The Fifth Circuit Court’s ruling in the second appeal in the Austin case seems to bear out these fears. It stemmed from a new lawsuit filed against the district shortly before the start of the school year by black plaintiffs seeking to block the new neighborhood-school plan.
The appeals court sustained the district court’s denial of a temporary injunction that would have invalidated the new plan, basing its decision in part on the fact that the black plaintiffs “had failed to prove the required purposeful discrimination.”
Contradictory Ruling
By contrast, in the Oklahoma City case the U.S. Court of Appeals for the 10th Circuit ruled in June 1986 that a finding of unitariness did not, in itself, prevent the original lawsuit from being reopened, provided that the court order in the case had not been formally dissolved.
The ruling, in Board of Education v.

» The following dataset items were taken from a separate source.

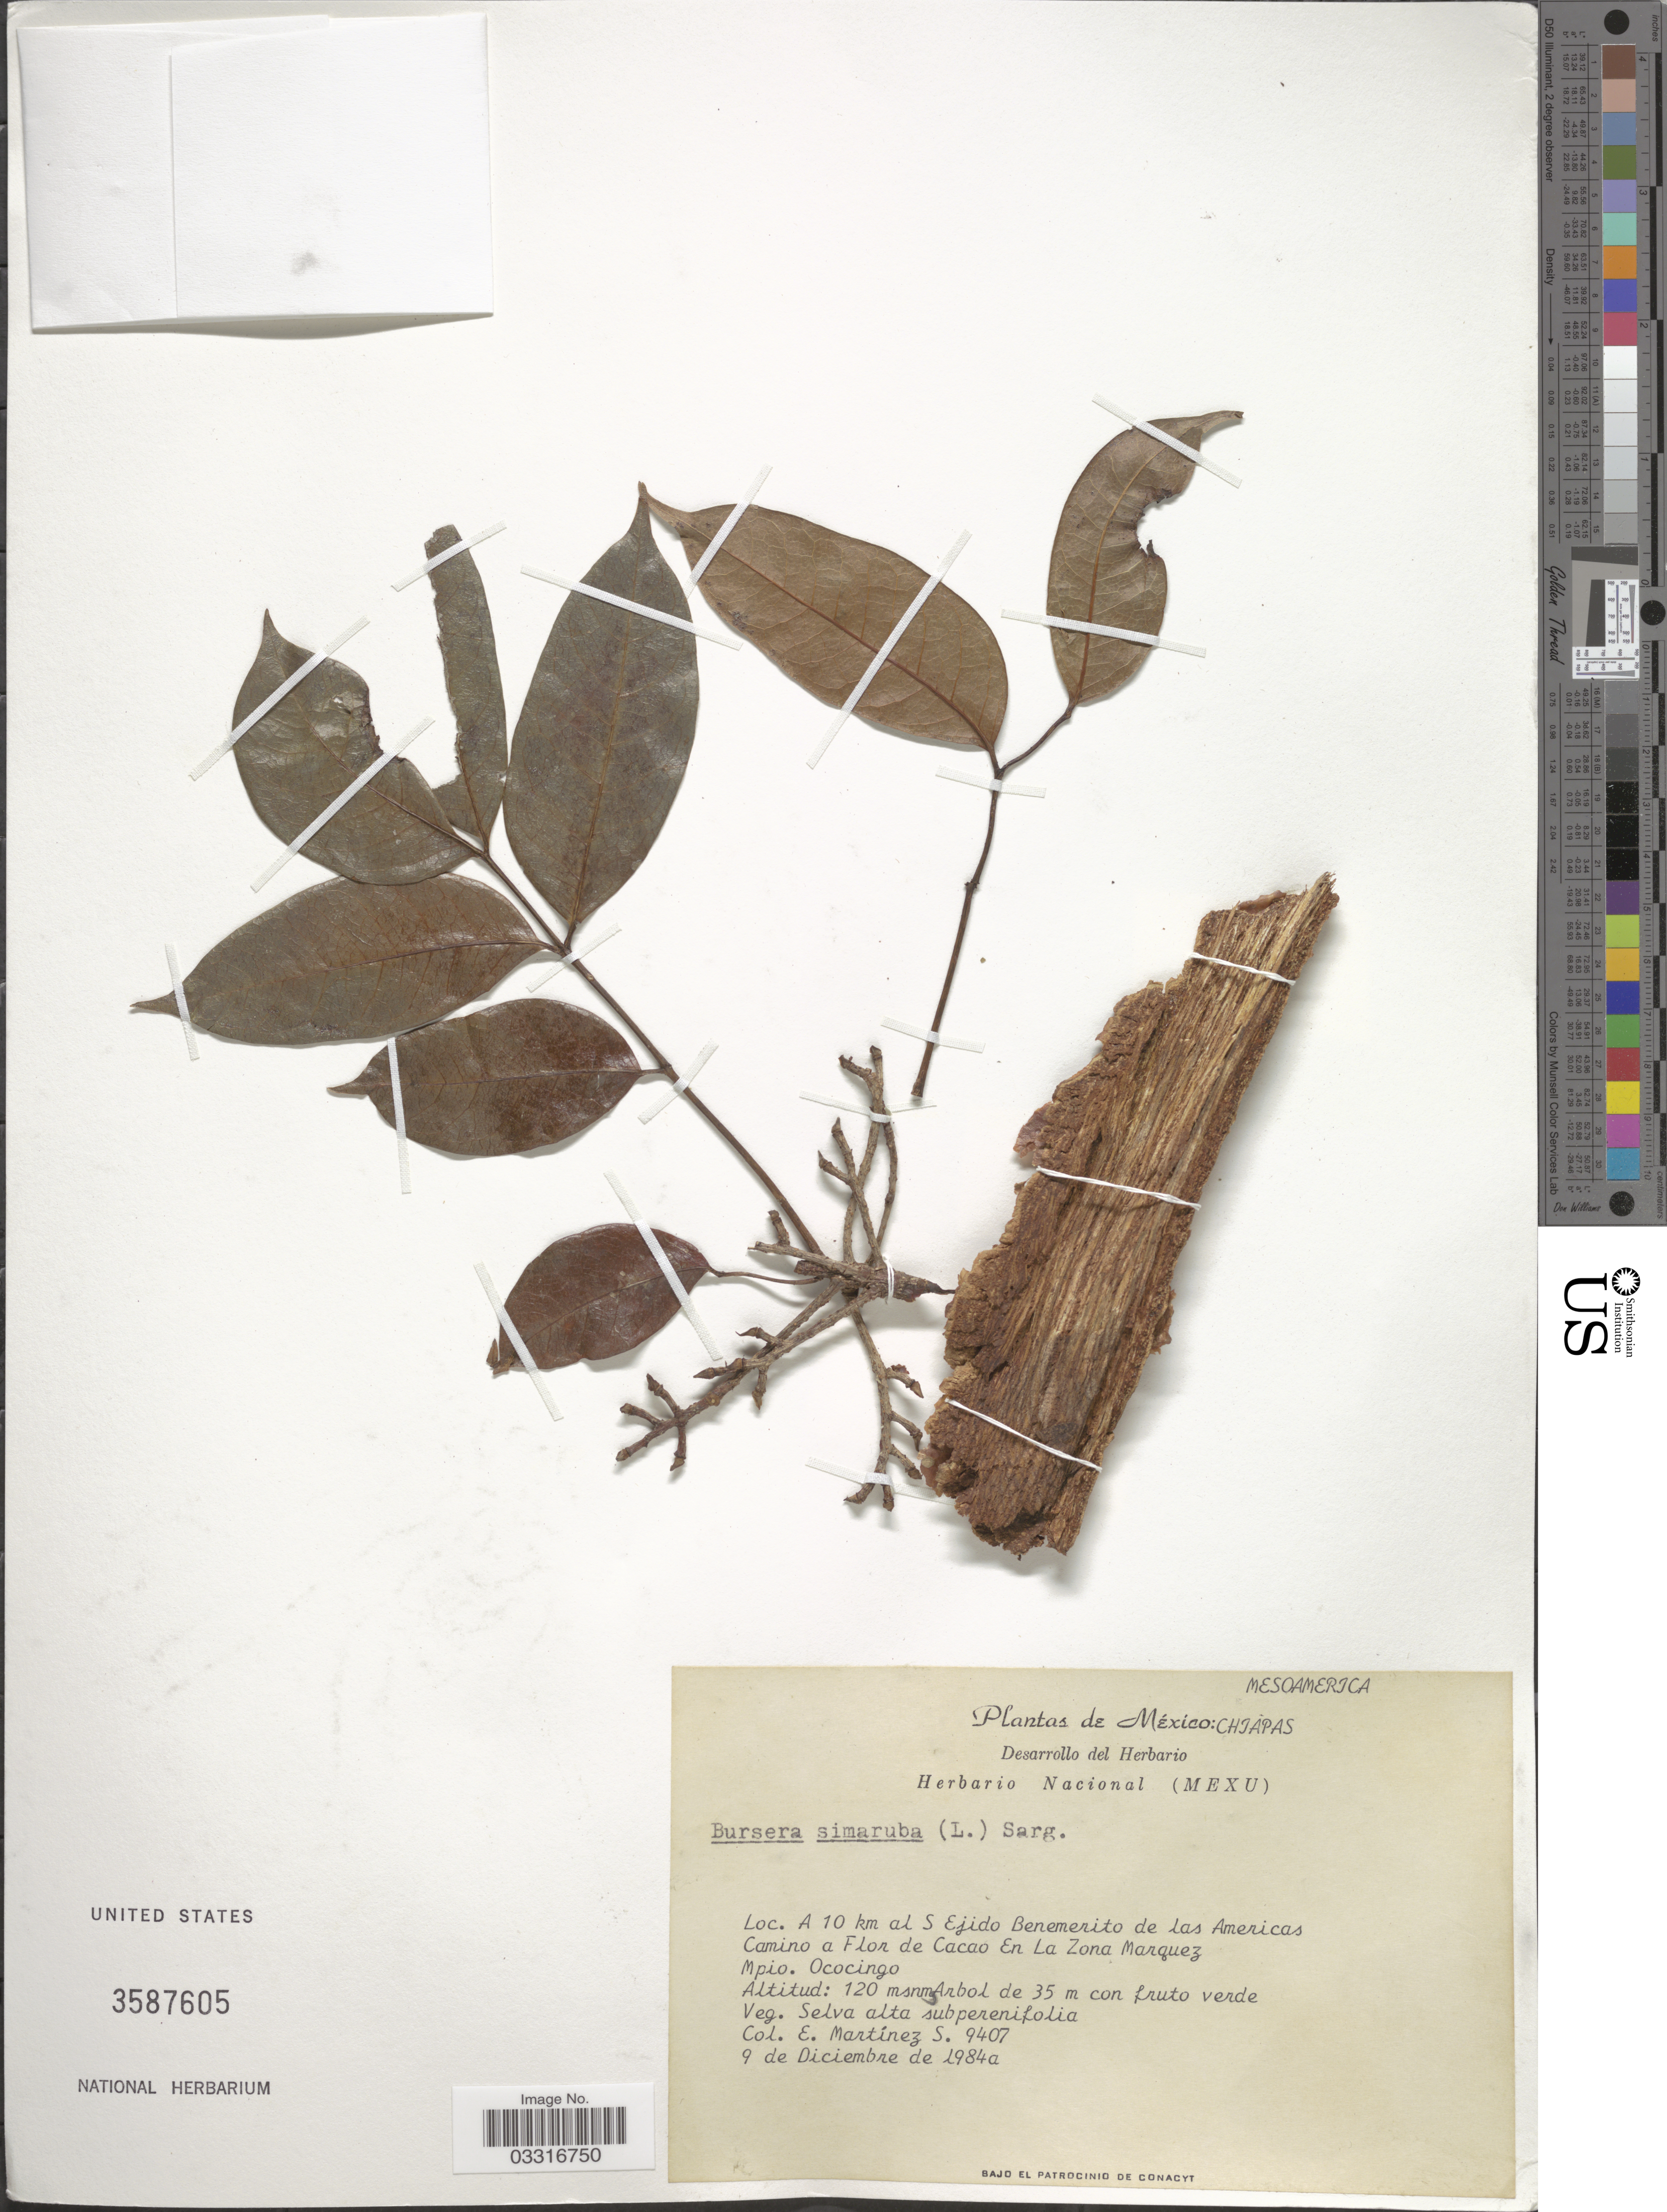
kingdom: Plantae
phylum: Tracheophyta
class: Magnoliopsida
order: Sapindales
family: Burseraceae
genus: Bursera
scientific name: Bursera simaruba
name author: (L.) Sarg.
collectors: E. M. Martínez S.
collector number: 9407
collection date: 1984-12-09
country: Mexico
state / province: Chiapas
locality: A 10 km al S Ejido Benemerito de Las Americas Camino a Flor de Cacao En la Zona Marquez, Mpio. Ococingo.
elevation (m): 120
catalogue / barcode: US 3587605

Dowell, also conflicts with the Austin and Norfolk cases in that it held that the plaintiffs, when petitioning to reopen the lawsuit, had only to prove that the original court order in the case had been violated.
The Oklahoma City school board bore the burden of proving that “changed conditions require modification [of the desegregation order] or that the facts or law no longer require enforcement of the order.”
In last month’s ruling, Judge Bohanon agreed with the school board’s argument that changing housing patterns in the district caused longer bus rides for students and produced “hardship so extreme and unexpected as to make the decree oppressive.”
“It is clear from the evidence that the current Oklahoma City School Board,” he added, “more so than any this court has read about in reported case law, is conscientiously oriented to its duty to operate a unitary school system.”
The plaintiffs in Oklahoma City have announced that they will appeal the most recent ruling. Many observers predict that this is the case that will ultimately be chosen by the U.S. Supreme Court when it seeks a clear and final definition of unitariness.